**ACTIVITY:**
Please reproduce the following records exactly, with nothing omitted.

** RECORDS SHOWN follows **

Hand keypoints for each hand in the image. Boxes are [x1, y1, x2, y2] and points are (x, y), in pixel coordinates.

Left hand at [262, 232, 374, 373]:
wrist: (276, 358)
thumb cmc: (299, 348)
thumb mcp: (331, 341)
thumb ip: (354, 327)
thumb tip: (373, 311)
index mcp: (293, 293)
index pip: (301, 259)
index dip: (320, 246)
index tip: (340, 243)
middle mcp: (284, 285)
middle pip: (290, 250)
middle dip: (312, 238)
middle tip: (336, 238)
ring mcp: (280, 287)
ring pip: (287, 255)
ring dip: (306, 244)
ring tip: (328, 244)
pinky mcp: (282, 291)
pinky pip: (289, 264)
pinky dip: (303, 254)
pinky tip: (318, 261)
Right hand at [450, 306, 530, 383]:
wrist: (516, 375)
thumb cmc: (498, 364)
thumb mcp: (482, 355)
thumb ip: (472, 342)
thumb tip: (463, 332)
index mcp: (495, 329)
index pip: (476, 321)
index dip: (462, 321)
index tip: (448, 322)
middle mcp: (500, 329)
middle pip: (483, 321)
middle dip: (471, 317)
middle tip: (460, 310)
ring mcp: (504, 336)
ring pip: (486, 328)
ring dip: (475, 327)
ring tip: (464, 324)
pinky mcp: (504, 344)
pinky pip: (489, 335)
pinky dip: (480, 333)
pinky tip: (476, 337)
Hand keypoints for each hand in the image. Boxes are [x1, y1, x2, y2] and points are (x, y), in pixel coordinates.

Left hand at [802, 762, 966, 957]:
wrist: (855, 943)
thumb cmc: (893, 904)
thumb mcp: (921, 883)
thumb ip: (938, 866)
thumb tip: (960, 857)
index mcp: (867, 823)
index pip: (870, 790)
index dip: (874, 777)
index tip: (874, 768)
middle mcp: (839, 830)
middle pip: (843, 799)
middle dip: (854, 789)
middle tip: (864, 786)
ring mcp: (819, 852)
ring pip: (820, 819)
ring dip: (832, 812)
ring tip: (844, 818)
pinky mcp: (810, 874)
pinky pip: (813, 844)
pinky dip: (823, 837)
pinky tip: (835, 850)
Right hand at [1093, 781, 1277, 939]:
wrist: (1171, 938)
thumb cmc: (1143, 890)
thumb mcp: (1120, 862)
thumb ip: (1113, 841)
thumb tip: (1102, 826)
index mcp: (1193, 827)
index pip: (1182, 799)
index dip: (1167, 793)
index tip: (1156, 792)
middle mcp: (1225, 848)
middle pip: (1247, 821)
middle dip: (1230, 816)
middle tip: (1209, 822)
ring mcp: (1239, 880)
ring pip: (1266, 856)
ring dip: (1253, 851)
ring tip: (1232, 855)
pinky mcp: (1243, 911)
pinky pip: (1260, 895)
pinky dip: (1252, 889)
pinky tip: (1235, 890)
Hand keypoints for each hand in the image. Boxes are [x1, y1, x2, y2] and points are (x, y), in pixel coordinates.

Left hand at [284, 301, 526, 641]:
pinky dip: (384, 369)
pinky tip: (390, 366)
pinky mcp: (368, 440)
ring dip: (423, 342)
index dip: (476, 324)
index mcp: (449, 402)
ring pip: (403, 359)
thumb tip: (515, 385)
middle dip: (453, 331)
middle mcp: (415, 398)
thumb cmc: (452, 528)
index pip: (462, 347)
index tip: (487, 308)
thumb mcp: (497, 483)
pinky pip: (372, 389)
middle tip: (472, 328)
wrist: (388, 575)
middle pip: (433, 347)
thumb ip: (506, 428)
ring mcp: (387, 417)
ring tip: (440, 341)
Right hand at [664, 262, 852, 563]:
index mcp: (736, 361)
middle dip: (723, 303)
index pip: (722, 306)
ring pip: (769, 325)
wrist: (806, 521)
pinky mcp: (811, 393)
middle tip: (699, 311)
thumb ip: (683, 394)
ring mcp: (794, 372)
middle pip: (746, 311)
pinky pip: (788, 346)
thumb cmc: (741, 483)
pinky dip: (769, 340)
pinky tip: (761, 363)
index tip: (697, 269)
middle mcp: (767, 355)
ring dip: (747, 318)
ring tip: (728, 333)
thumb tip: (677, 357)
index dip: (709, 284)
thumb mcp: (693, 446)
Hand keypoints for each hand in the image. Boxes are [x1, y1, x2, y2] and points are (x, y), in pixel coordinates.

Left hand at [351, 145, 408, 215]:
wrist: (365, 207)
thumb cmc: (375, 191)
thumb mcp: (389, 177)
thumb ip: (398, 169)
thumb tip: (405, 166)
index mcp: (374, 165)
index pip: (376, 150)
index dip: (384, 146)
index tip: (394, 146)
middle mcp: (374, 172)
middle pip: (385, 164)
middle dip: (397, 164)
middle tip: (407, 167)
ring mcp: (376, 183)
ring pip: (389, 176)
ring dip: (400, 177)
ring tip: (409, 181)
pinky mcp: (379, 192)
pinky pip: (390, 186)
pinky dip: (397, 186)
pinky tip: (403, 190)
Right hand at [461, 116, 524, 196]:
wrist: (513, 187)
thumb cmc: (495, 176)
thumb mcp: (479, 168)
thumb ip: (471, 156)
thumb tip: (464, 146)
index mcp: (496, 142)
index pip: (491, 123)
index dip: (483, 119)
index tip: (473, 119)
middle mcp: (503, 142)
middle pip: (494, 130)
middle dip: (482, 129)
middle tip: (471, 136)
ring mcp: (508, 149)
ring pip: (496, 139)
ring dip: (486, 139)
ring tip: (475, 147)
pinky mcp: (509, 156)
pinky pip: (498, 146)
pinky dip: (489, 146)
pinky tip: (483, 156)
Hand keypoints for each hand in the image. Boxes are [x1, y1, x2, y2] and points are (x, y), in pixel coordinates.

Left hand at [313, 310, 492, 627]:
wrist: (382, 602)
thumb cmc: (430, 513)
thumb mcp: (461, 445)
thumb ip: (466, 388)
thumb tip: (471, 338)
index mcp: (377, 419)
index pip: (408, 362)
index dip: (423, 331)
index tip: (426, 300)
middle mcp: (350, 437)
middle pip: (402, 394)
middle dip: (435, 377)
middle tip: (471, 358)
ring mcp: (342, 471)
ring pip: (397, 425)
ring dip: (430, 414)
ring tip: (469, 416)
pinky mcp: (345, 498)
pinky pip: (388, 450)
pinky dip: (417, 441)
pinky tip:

** End of RECORDS SHOWN **

**TASK RESULT:**
Hand keypoints for each hand in the image. Boxes are [x1, y1, x2, y2] and points are (x, y), in pixel coordinates.

Left hand at [262, 232, 374, 373]:
wrist: (276, 358)
thumb cmc: (299, 348)
thumb mcp: (331, 341)
thumb ip: (354, 327)
thumb tip: (373, 311)
index mcp: (293, 293)
index pip: (301, 259)
index dip: (320, 246)
index tip: (340, 243)
middle mcp: (284, 285)
middle pip: (290, 250)
middle dip: (312, 238)
middle tip: (336, 238)
ring mcp: (280, 287)
ring pip: (287, 255)
ring dip: (306, 244)
ring tip: (328, 244)
pinky mcp: (282, 291)
pinky pip: (289, 264)
pinky dip: (303, 254)
pinky tip: (318, 261)
Right hand at [450, 306, 530, 383]:
wrist: (516, 375)
thumb cmc: (498, 364)
thumb mcp: (482, 355)
thumb ip: (472, 342)
thumb tip: (463, 332)
index mcp: (495, 329)
index pip: (476, 321)
index dip: (462, 321)
index tip: (448, 322)
middle mcp: (500, 329)
middle pip: (483, 321)
middle dip: (471, 317)
middle tip: (460, 310)
ring mcp: (504, 336)
ring pip: (486, 328)
ring dip: (475, 327)
ring tip: (464, 324)
pinky mcp: (504, 344)
pinky pip: (489, 335)
pinky dip: (480, 333)
pinky tip: (476, 337)
Hand keypoints for each hand in the image. Boxes are [x1, y1, x2, y2] and points are (x, y), in pixel coordinates.

Left hand at [802, 762, 966, 957]:
wrist: (855, 943)
thumb cmc: (893, 904)
thumb mcp: (921, 883)
thumb ip: (938, 866)
thumb tip: (960, 857)
index mcp: (867, 823)
index pip: (870, 790)
index dip: (874, 777)
index tip: (874, 768)
middle mcp: (839, 830)
middle pip: (843, 799)
middle dip: (854, 789)
middle tip: (864, 786)
ring mcp: (819, 852)
ring pip: (820, 819)
ring dip: (832, 812)
ring tip: (844, 818)
pinky mcp: (810, 874)
pinky pip: (813, 844)
pinky dip: (823, 837)
pinky tip: (835, 850)
Right hand at [1093, 781, 1277, 939]:
wrist: (1171, 938)
thumb cmc: (1143, 890)
thumb mcp: (1120, 862)
thumb ip: (1113, 841)
thumb tip: (1102, 826)
index mcp: (1193, 827)
index pip: (1182, 799)
index dip: (1167, 793)
index tip: (1156, 792)
middle mcp: (1225, 848)
middle pip: (1247, 821)
middle dip: (1230, 816)
middle tip: (1209, 822)
ring mcp: (1239, 880)
ring pip: (1266, 856)
ring dip: (1253, 851)
ring tip: (1232, 855)
pinky mcp: (1243, 911)
pinky pip: (1260, 895)
pinky dip: (1252, 889)
pinky tip: (1235, 890)
Hand keypoints for each hand in the image. Boxes are [x1, y1, x2, y2] and points are (x, y), in pixel coordinates.

Left hand at [284, 301, 526, 641]:
pinky dip: (384, 369)
pinky tip: (390, 366)
pinky mcp: (368, 440)
ring dip: (423, 342)
index dip: (476, 324)
index mcp: (449, 402)
ring pip: (403, 359)
thumb tip: (515, 385)
middle dip: (453, 331)
middle mcp: (415, 398)
thumb cmc: (452, 528)
index pip: (462, 347)
index tip: (487, 308)
thumb mcp: (497, 483)
pinky pip: (372, 389)
middle tip: (472, 328)
wrist: (388, 575)
middle pip: (433, 347)
thumb ip: (506, 428)
ring mcp: (387, 417)
ring tip: (440, 341)
Right hand at [664, 262, 852, 563]:
index mcp: (736, 361)
middle dip: (723, 303)
index pip: (722, 306)
ring pip: (769, 325)
wrist: (806, 521)
pinky mcp: (811, 393)
middle tip: (699, 311)
thumb ip: (683, 394)
ring mcp: (794, 372)
middle pip: (746, 311)
pinky pip: (788, 346)
thumb cmc: (741, 483)
pinky dip: (769, 340)
pinky tip: (761, 363)
index tip: (697, 269)
middle mcp: (767, 355)
ring dip: (747, 318)
ring tip: (728, 333)
thumb tip: (677, 357)
index dip: (709, 284)
thumb mcp: (693, 446)
Hand keypoints for each hand in the image. Boxes are [x1, y1, x2, y2] and points are (x, y), in pixel coordinates.

Left hand at [351, 145, 408, 215]:
wrist: (365, 207)
thumb cmc: (375, 191)
thumb mcp: (389, 177)
thumb ip: (398, 169)
thumb tip: (405, 166)
index mcp: (374, 165)
index pip: (376, 150)
index dip: (384, 146)
index tip: (394, 146)
middle mcp: (374, 172)
middle pip: (385, 164)
middle dip: (397, 164)
middle tip: (407, 167)
ring mcp: (376, 183)
ring pip: (389, 176)
ring dip: (400, 177)
ring tip: (409, 181)
pinky mcp: (379, 192)
pinky pip: (390, 186)
pinky dip: (397, 186)
pinky tip: (403, 190)
Right hand at [461, 116, 524, 196]:
wrist: (513, 187)
thumb cmc: (495, 176)
thumb mcp: (479, 168)
thumb ip: (471, 156)
thumb tip: (464, 146)
index mcp: (496, 142)
index pip: (491, 123)
index dip: (483, 119)
index tip: (473, 119)
middle mcp: (503, 142)
middle pip: (494, 130)
middle dip: (482, 129)
middle tip: (471, 136)
ring mcp: (508, 149)
ring pip: (496, 139)
ring dip: (486, 139)
ring tip: (475, 147)
pinky mcp: (509, 156)
pinky pip: (498, 146)
pinky dip: (489, 146)
pinky tip: (483, 156)
Hand keypoints for each hand in the image. Boxes are [x1, y1, x2, y2] and points are (x, y), in pixel coordinates.

Left hand at [313, 310, 492, 627]:
wrist: (382, 602)
thumb cmc: (430, 513)
thumb mcp: (461, 445)
thumb ip: (466, 388)
thumb tip: (471, 338)
index mcp: (377, 419)
index pip: (408, 362)
index dip: (423, 331)
index tip: (426, 300)
middle mcp: (350, 437)
middle pip: (402, 394)
middle dip: (435, 377)
middle tip: (471, 358)
ring mcp: (342, 471)
ring pip: (397, 425)
ring dip: (430, 414)
ring tip: (469, 416)
pinky mcp: (345, 498)
pinky pip: (388, 450)
pinky dip: (417, 441)
pinky tip:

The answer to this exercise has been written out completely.